DATASET CONTENT:
——————
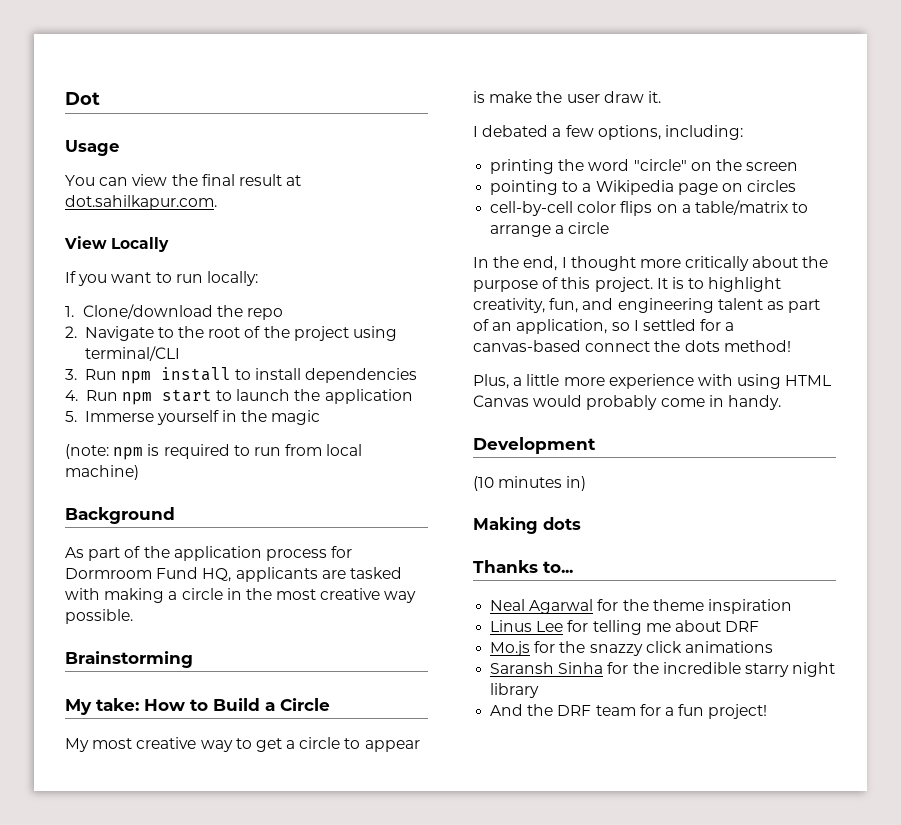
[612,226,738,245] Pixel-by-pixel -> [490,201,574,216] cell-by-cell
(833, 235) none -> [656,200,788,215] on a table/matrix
——————
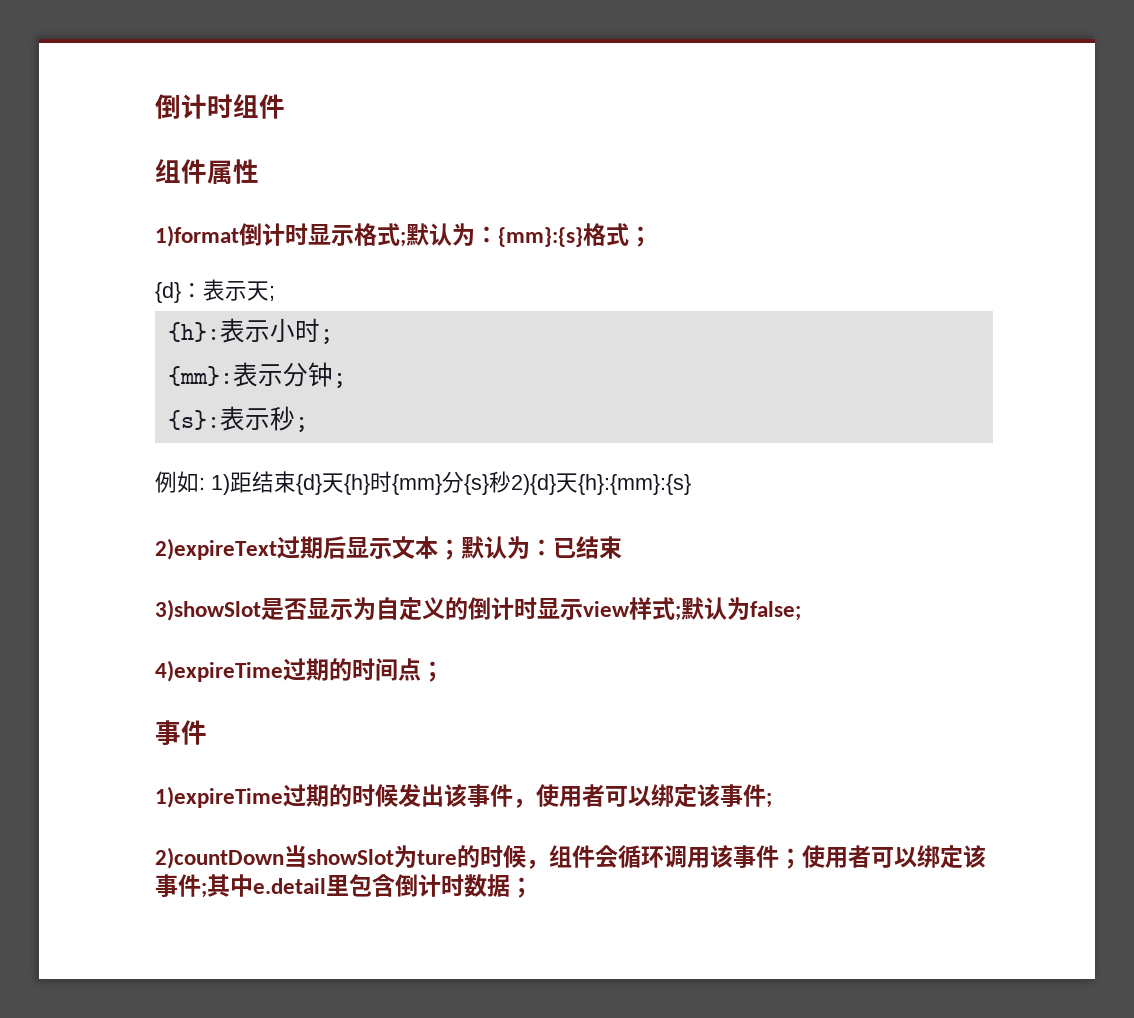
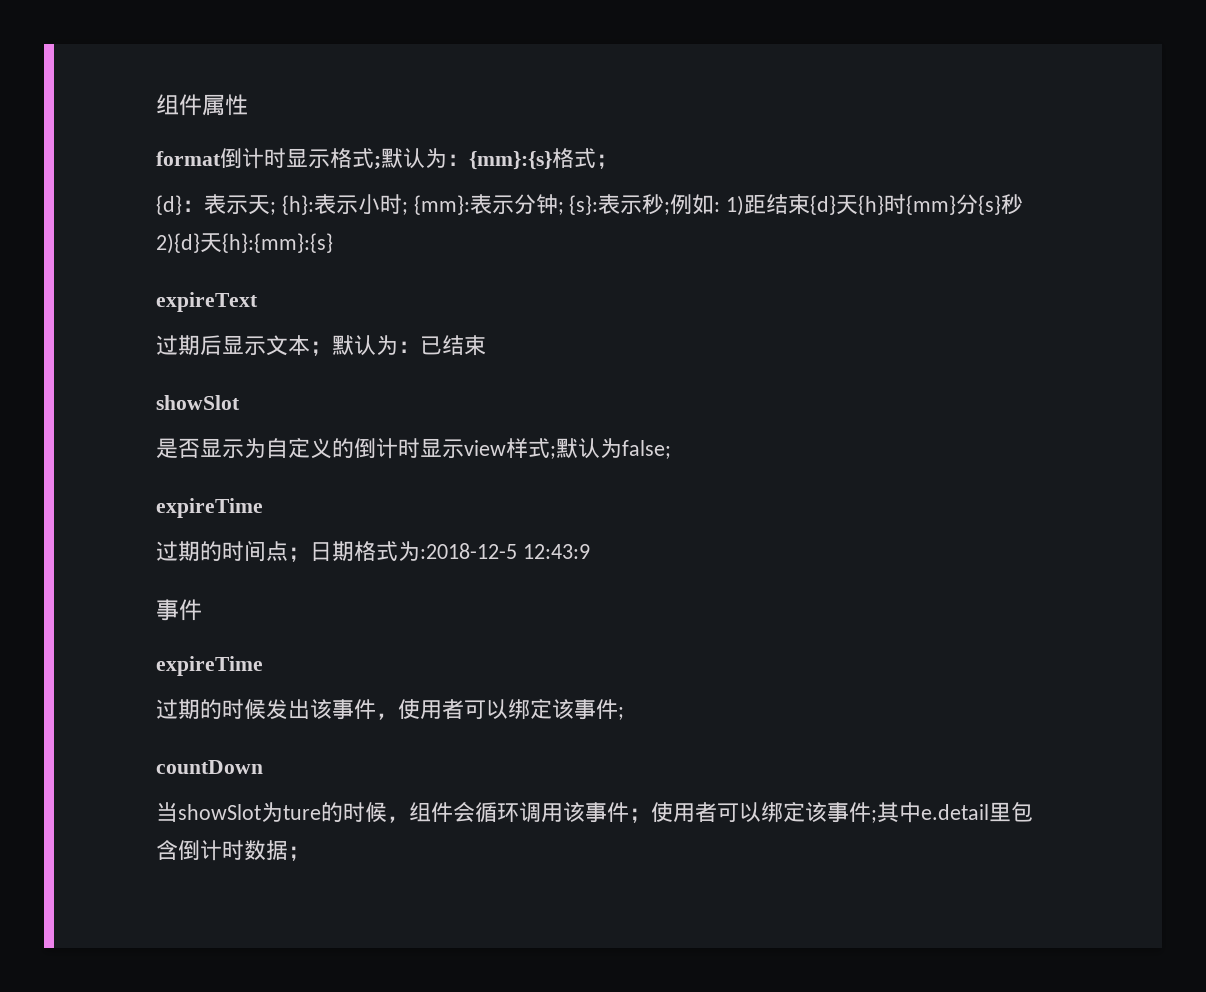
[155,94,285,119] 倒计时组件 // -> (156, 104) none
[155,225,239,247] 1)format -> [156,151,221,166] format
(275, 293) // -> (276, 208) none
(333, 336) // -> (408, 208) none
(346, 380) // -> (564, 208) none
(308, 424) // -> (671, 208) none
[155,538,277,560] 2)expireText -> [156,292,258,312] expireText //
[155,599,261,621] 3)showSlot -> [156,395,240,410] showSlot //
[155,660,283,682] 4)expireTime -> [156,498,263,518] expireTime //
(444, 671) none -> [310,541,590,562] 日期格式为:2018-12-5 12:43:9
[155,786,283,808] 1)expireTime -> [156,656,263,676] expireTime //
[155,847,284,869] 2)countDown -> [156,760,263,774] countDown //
——————
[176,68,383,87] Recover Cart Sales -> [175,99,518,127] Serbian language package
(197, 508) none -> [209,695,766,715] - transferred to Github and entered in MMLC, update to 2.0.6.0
——————
TASK OBJECTIVE:
Give an exact copy of the lines above from the line with "[155,225,239,247] 1)format ->" up to and including the line with "[155,847,284,869] 2)countDown ->", and leave everything else out.

REPLY TO THE EXERCISE:
[155,225,239,247] 1)format -> [156,151,221,166] format
(275, 293) // -> (276, 208) none
(333, 336) // -> (408, 208) none
(346, 380) // -> (564, 208) none
(308, 424) // -> (671, 208) none
[155,538,277,560] 2)expireText -> [156,292,258,312] expireText //
[155,599,261,621] 3)showSlot -> [156,395,240,410] showSlot //
[155,660,283,682] 4)expireTime -> [156,498,263,518] expireTime //
(444, 671) none -> [310,541,590,562] 日期格式为:2018-12-5 12:43:9
[155,786,283,808] 1)expireTime -> [156,656,263,676] expireTime //
[155,847,284,869] 2)countDown -> [156,760,263,774] countDown //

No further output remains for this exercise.